Tuesday, 11 October 2011

‘UK biz school students can study in India'

MUMBAI: Tasmac London, which has just shut shop, has now offered their Indian students to come and study in their campuses in India. The institute's official claimed that the stringent policies could be recessionary measures taken by the government . The institute, which had the capacity of 1,200, had only half the numbers of students on their campus, affecting their business.

Tasmac London was set up by a Pune-based management institute, Tasmac Education, which also runs institutes in Pune, Kolkata and Bengaluru . Training and Advanced Studies in Management and Communication (Tasmac) Limited set up its first overseas' campus in 2002 in London . However, the new visa policies set up by the UK Border Agency seems to have forced them to shut shop as their business was largely affected , the owners claimed.

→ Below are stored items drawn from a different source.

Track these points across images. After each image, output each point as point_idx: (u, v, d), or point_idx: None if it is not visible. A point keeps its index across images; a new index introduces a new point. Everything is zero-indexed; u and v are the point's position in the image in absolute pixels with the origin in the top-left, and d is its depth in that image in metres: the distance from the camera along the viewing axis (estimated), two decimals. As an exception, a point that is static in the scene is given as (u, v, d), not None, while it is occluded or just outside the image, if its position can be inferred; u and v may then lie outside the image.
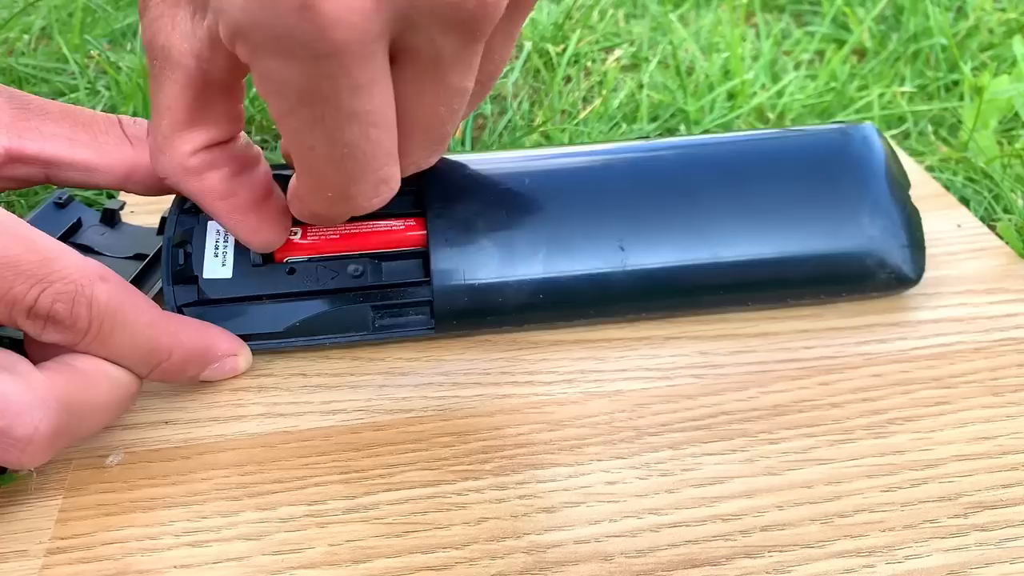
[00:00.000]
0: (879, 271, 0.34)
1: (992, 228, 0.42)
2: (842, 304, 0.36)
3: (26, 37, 0.55)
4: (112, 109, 0.49)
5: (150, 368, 0.28)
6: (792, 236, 0.34)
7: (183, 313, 0.32)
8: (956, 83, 0.55)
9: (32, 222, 0.29)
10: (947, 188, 0.45)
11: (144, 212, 0.39)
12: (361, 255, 0.33)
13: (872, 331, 0.35)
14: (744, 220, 0.33)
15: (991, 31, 0.59)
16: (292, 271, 0.32)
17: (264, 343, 0.32)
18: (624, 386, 0.32)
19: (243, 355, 0.32)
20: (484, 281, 0.32)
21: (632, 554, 0.27)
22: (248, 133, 0.48)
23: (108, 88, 0.50)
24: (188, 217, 0.33)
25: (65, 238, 0.35)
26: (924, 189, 0.43)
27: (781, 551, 0.27)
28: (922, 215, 0.35)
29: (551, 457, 0.30)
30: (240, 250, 0.32)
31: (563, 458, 0.30)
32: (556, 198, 0.33)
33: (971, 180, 0.46)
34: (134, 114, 0.47)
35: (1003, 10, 0.61)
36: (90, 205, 0.41)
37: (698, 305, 0.35)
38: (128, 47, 0.55)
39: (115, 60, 0.52)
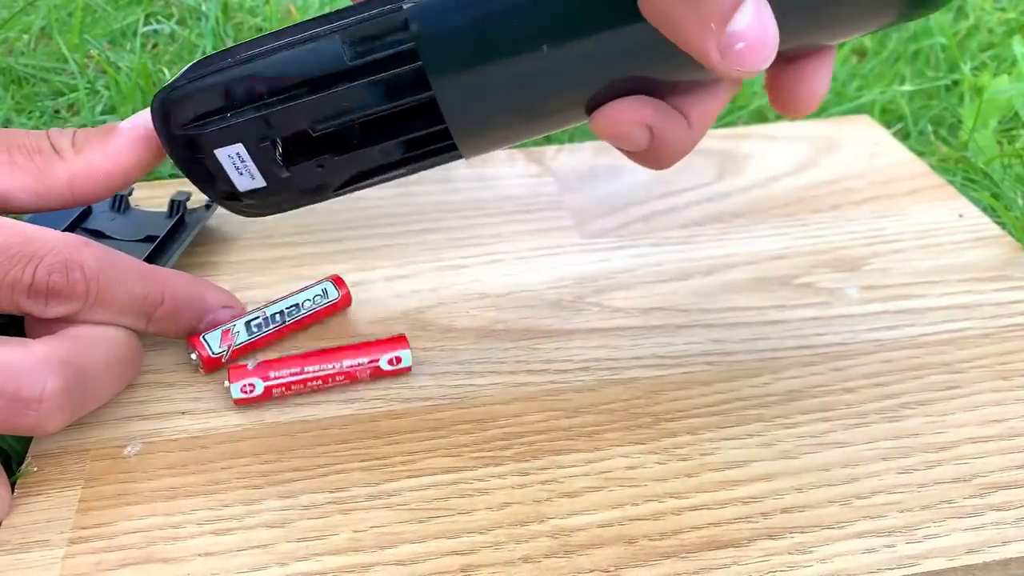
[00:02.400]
0: None
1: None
2: (851, 291, 0.36)
3: (26, 37, 0.55)
4: (112, 109, 0.49)
5: (147, 317, 0.30)
6: None
7: (235, 207, 0.33)
8: (956, 83, 0.55)
9: (42, 210, 0.31)
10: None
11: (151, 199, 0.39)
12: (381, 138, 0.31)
13: (881, 318, 0.35)
14: None
15: (991, 31, 0.60)
16: (321, 166, 0.31)
17: (313, 199, 0.33)
18: (639, 373, 0.33)
19: (232, 303, 0.33)
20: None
21: (655, 537, 0.27)
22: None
23: (108, 88, 0.50)
24: (184, 148, 0.31)
25: (76, 225, 0.36)
26: (925, 180, 0.44)
27: (802, 532, 0.27)
28: (923, 206, 0.36)
29: (570, 443, 0.30)
30: (263, 163, 0.31)
31: (582, 444, 0.30)
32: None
33: (971, 180, 0.47)
34: (134, 112, 0.47)
35: (1003, 10, 0.61)
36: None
37: None
38: (128, 47, 0.55)
39: (115, 60, 0.52)
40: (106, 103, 0.49)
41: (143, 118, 0.31)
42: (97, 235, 0.36)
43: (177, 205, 0.37)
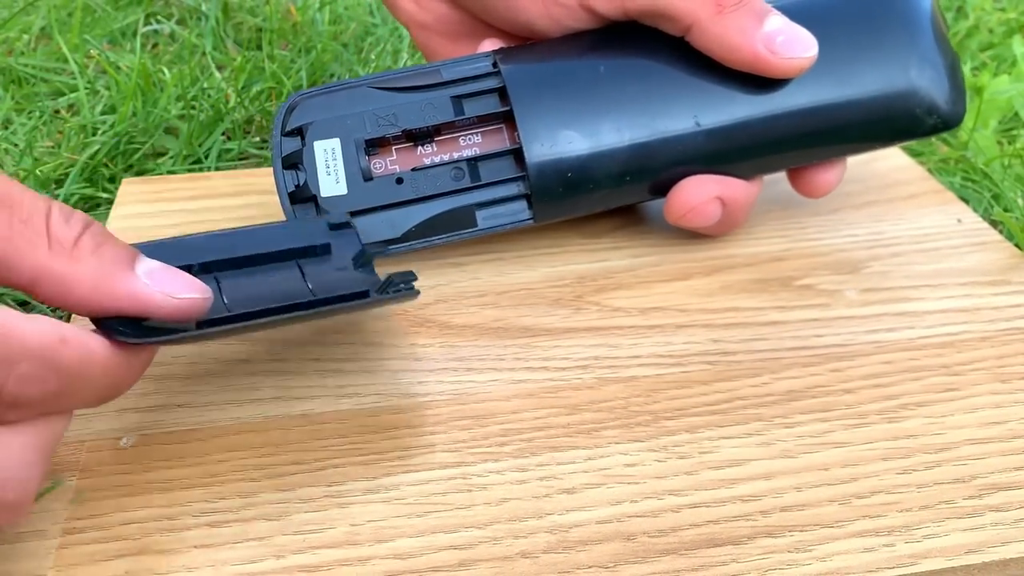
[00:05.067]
0: (926, 116, 0.36)
1: (995, 224, 0.43)
2: (850, 294, 0.36)
3: (26, 37, 0.55)
4: (112, 109, 0.49)
5: None
6: (846, 83, 0.36)
7: None
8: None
9: None
10: (946, 188, 0.46)
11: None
12: (460, 160, 0.35)
13: (880, 320, 0.35)
14: (802, 77, 0.35)
15: (991, 31, 0.60)
16: (400, 180, 0.35)
17: (385, 249, 0.34)
18: (638, 372, 0.32)
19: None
20: (574, 168, 0.35)
21: (654, 534, 0.27)
22: (247, 134, 0.49)
23: (108, 88, 0.50)
24: (291, 139, 0.35)
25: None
26: (922, 186, 0.44)
27: (801, 531, 0.27)
28: (922, 210, 0.36)
29: (569, 440, 0.30)
30: (350, 165, 0.34)
31: (581, 441, 0.30)
32: (631, 79, 0.35)
33: (971, 180, 0.47)
34: (133, 114, 0.47)
35: (1003, 10, 0.62)
36: None
37: (765, 159, 0.37)
38: (128, 47, 0.55)
39: (115, 60, 0.52)
40: (106, 103, 0.49)
41: (168, 286, 0.25)
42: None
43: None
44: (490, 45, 0.37)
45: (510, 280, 0.37)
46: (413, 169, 0.35)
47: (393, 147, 0.36)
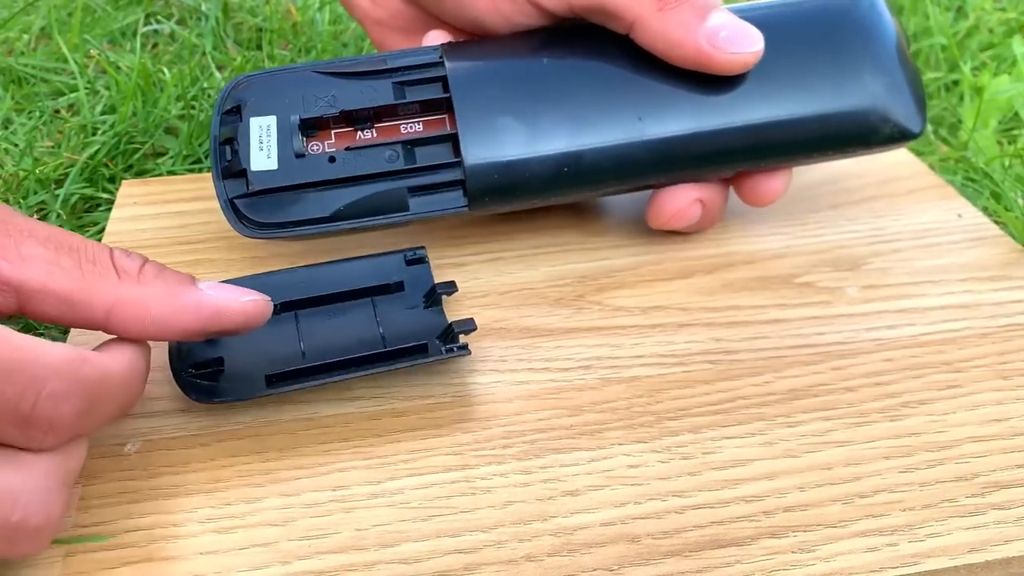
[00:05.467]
0: (884, 126, 0.36)
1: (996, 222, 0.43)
2: (851, 291, 0.36)
3: (26, 37, 0.55)
4: (112, 109, 0.49)
5: None
6: (802, 98, 0.35)
7: (235, 206, 0.33)
8: (956, 83, 0.55)
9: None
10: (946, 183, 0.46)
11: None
12: (395, 142, 0.35)
13: (881, 317, 0.35)
14: (755, 85, 0.35)
15: (991, 31, 0.60)
16: (332, 159, 0.34)
17: (312, 228, 0.34)
18: (640, 372, 0.33)
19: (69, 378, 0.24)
20: (512, 158, 0.34)
21: (659, 535, 0.27)
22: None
23: (108, 88, 0.50)
24: (231, 116, 0.35)
25: None
26: (923, 180, 0.44)
27: (805, 531, 0.27)
28: (922, 206, 0.36)
29: (572, 442, 0.30)
30: (283, 143, 0.34)
31: (584, 442, 0.30)
32: (574, 75, 0.35)
33: (971, 180, 0.47)
34: (133, 114, 0.47)
35: (1003, 10, 0.61)
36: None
37: (714, 169, 0.36)
38: (128, 47, 0.55)
39: (115, 60, 0.52)
40: (106, 103, 0.49)
41: (229, 294, 0.28)
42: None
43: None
44: (436, 37, 0.37)
45: (511, 280, 0.37)
46: (347, 148, 0.34)
47: (332, 131, 0.35)
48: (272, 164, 0.34)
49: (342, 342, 0.32)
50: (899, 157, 0.46)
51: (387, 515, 0.27)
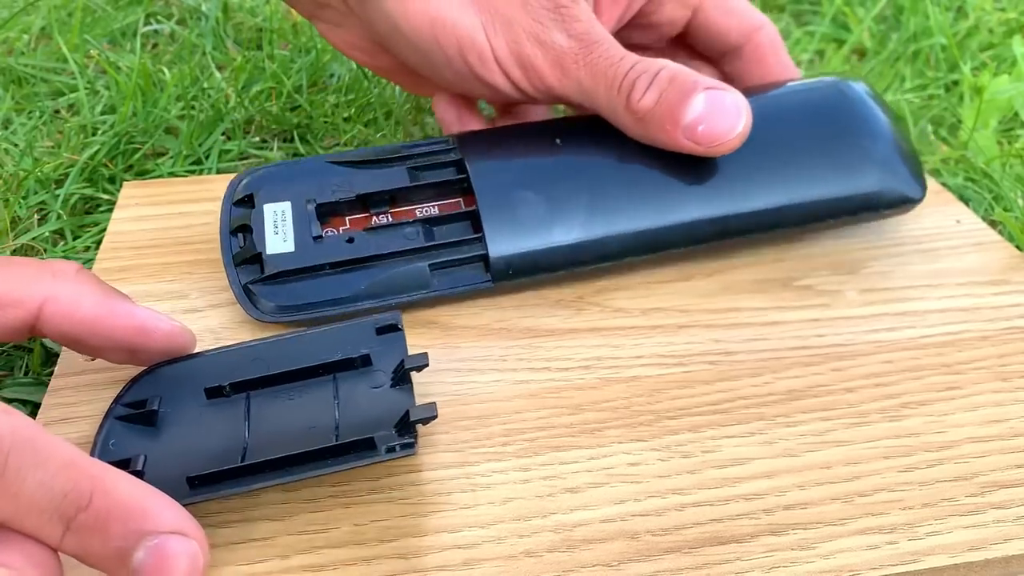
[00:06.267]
0: (888, 198, 0.38)
1: (994, 225, 0.43)
2: (851, 295, 0.37)
3: (26, 37, 0.55)
4: (112, 109, 0.49)
5: (64, 521, 0.22)
6: (812, 185, 0.37)
7: (249, 291, 0.33)
8: (956, 83, 0.56)
9: None
10: (946, 188, 0.46)
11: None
12: (414, 221, 0.35)
13: (881, 320, 0.35)
14: (763, 174, 0.36)
15: (991, 31, 0.60)
16: (351, 240, 0.34)
17: (331, 309, 0.33)
18: (640, 372, 0.33)
19: (195, 537, 0.23)
20: (535, 248, 0.34)
21: (658, 532, 0.27)
22: (247, 134, 0.49)
23: (108, 88, 0.50)
24: (242, 207, 0.35)
25: None
26: (923, 187, 0.44)
27: (805, 529, 0.27)
28: (921, 212, 0.37)
29: (572, 440, 0.30)
30: (299, 227, 0.34)
31: (584, 441, 0.30)
32: (590, 159, 0.36)
33: (971, 180, 0.47)
34: (133, 114, 0.47)
35: (1003, 10, 0.62)
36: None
37: (731, 242, 0.37)
38: (128, 47, 0.55)
39: (115, 60, 0.52)
40: (106, 103, 0.49)
41: (158, 315, 0.28)
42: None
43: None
44: (442, 103, 0.40)
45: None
46: (365, 229, 0.34)
47: (347, 216, 0.35)
48: (289, 247, 0.33)
49: (292, 430, 0.27)
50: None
51: (386, 510, 0.27)
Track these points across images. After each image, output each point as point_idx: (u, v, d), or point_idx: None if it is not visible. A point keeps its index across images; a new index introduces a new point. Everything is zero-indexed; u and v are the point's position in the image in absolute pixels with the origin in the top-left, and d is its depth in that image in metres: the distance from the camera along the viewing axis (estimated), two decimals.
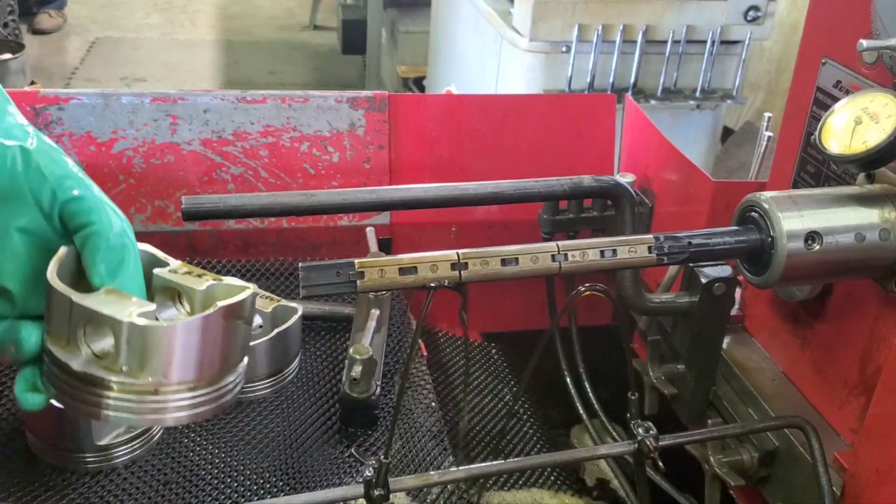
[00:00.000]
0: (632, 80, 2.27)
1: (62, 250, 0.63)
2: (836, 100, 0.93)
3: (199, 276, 0.63)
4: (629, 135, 1.47)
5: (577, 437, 1.46)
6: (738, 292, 1.13)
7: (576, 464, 1.36)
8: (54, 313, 0.59)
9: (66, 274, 0.63)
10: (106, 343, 0.58)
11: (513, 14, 2.31)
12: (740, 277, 0.99)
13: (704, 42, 2.27)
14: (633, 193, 1.13)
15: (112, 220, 0.64)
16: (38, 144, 0.65)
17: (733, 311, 1.11)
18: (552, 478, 1.31)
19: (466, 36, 2.77)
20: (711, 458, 1.05)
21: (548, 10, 2.18)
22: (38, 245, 0.64)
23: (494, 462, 0.98)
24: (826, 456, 0.93)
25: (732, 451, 1.05)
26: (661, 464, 0.95)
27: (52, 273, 0.60)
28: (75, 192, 0.64)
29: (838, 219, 0.85)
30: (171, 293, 0.65)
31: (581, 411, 1.42)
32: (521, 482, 1.29)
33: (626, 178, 1.20)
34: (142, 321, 0.56)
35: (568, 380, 1.43)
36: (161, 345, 0.56)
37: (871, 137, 0.82)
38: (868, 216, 0.85)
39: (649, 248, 0.84)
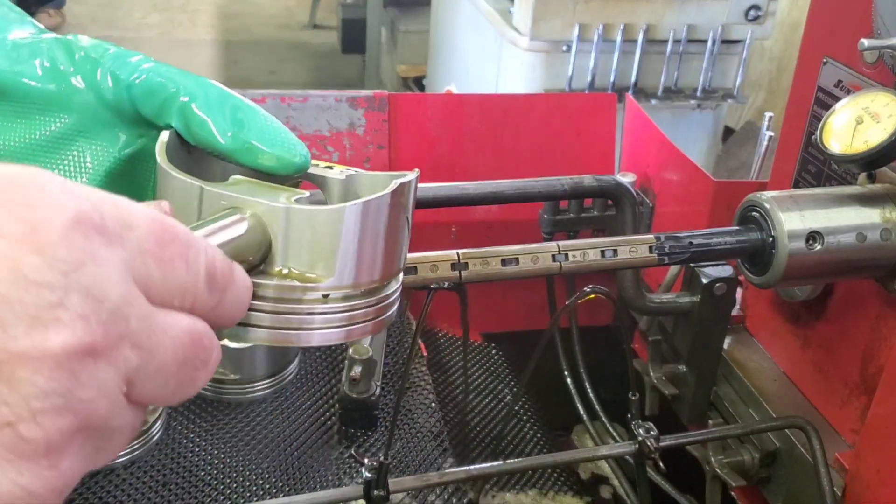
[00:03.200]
0: (632, 79, 2.26)
1: (164, 134, 0.48)
2: (837, 99, 0.92)
3: (328, 166, 0.51)
4: (630, 134, 1.46)
5: (578, 437, 1.45)
6: (739, 292, 1.13)
7: (576, 464, 1.36)
8: (174, 203, 0.44)
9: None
10: None
11: (513, 13, 2.31)
12: (741, 277, 0.99)
13: (705, 41, 2.26)
14: (634, 193, 1.12)
15: (201, 79, 0.49)
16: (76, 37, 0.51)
17: (734, 312, 1.11)
18: (552, 478, 1.31)
19: (466, 35, 2.77)
20: (712, 459, 1.04)
21: (548, 10, 2.18)
22: (109, 150, 0.51)
23: (494, 463, 0.97)
24: (827, 456, 0.93)
25: (733, 451, 1.05)
26: (661, 464, 0.94)
27: (164, 160, 0.46)
28: (144, 66, 0.49)
29: (839, 219, 0.85)
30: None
31: (581, 412, 1.42)
32: (521, 483, 1.28)
33: (626, 178, 1.20)
34: (308, 207, 0.42)
35: (568, 380, 1.43)
36: (330, 236, 0.43)
37: (872, 137, 0.82)
38: (869, 216, 0.85)
39: (650, 247, 0.84)
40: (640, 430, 0.93)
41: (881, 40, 0.85)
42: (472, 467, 0.93)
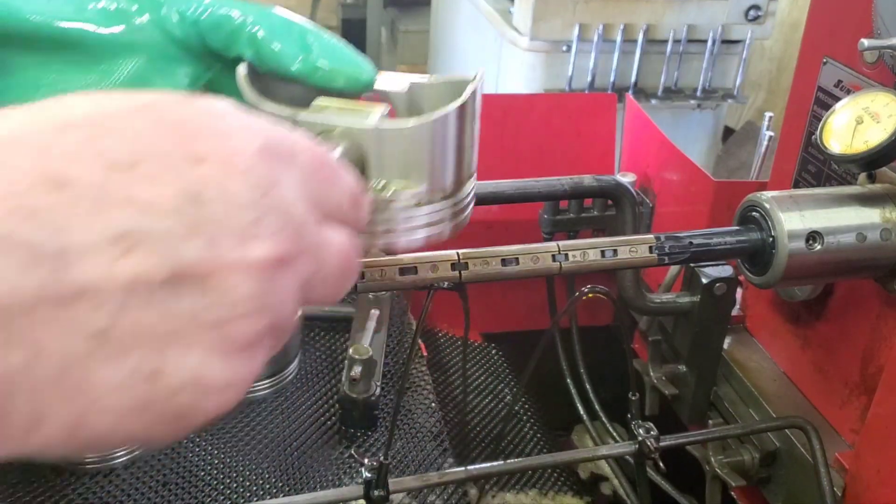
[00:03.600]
0: (632, 79, 2.26)
1: (241, 67, 0.49)
2: (837, 99, 0.92)
3: (389, 76, 0.53)
4: (630, 134, 1.46)
5: (578, 437, 1.45)
6: (739, 292, 1.13)
7: (576, 464, 1.36)
8: None
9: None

Around 550 students, of which 150-200 students are Indians , are left in the lurch after the institute suddenly announced bankruptcy and shut both its campuses in London. The students were expecting the results of their exams when they got mails from the institute.

Prashant Dua, joint managing director of Tasmac, based in Pune, said, "We are in talks with a couple of institutes affiliated to the University of Wales, which have agreed to accommodate our students. We are trying to figure out how the fee aspect would be settled. Also, the university will send an email to all Indian students, inviting them to study in our Indian campuses. These students will not be charged anything. But we will not be able to help students who wish to apply outside University of Wales."

The institute offered BA (honours) for which the fee was close to Rs 12 lakh and a 16-month MBA programme for Rs 6 lakh. "The new visa policies are not getting us enough students. It could be recessionary measures taken by the government. The discontinuation of the poststudy work visa and also the new rule that does not allow students studying in private institutes to work part-time have affected the number of students applying to our institutes . Many private institutes have suffered due to the policy. We are unable to raise funds," said Dua.

The ministry of external affairs (MEA) is taking keen interest to ensure that Indian students are not inconvenienced . MEA spokesperson, Vishnu Prakash, said, "The Indian High Commission is in touch with Tasmac officials, who have conveyed that they are working with the University of Wales to transfer the students to other institutes. The IHC officials have also visited the campus and plan to meet the UK Border Agency soon. They have asked students to get in touch with the commission's office for assistance . However, none of the students have contacted yet."